Importantly, the way in which numeric HTML entities, CSS entities, and Unicode code points are written corresponds to big-endian byte order. For example, consider the Chinese character 鳥 ("bird"):
- Unicode code point:
U+9CE5
- HTML Entity:
鳥
- CSS Entity:
\9CE5
- UTF-16 big-endian bytes:
9C E5
- UTF-16 little-endian bytes:
E5 9C
- UTF-32 big-endian bytes:
00 00 9C E5
- UTF-32 little-endian bytes:
00 00 E5 9C
Little-Endian Systems
As illustrated above, in little-endian systems, the least significant byte (LSB) comes first. Little-endian architecture is prevalent in modern personal computers and many consumer electronics. It is easier for hardware to process low-order arithmetic operations, as the LSB is stored at the lowest memory address.
Examples include x86 and x86-64 architectures, like Intel processors (Pentium, Core series) and AMD processors, so PCs running Windows, macOS, and most Linux distributions are mostly little-endian.
ARM architecture is primarily little-endian, though it supports bi-endian configurations (big-endian is optional).
Most embedded systems are little-endian, due to the prevalence of ARM and x86 processors.
Bi-Endian Systems
Some systems are bi-endian, meaning they can operate in either big-endian or little-endian mode, depending on configuration.
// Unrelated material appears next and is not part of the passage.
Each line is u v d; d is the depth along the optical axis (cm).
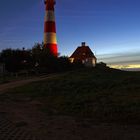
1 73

These systems offer flexibility for compatibility with software or communication protocols requiring a specific endianness.
For example, ARM architecture is little-endian by default, but some ARM processors support big-endian mode. SPARC has historically been big-endian, but supports both modes in some implementations.
PowerPC has historically been big-endian but supports bi-endian configurations. MIPS is bi-endian, with endianness determined by system configuration.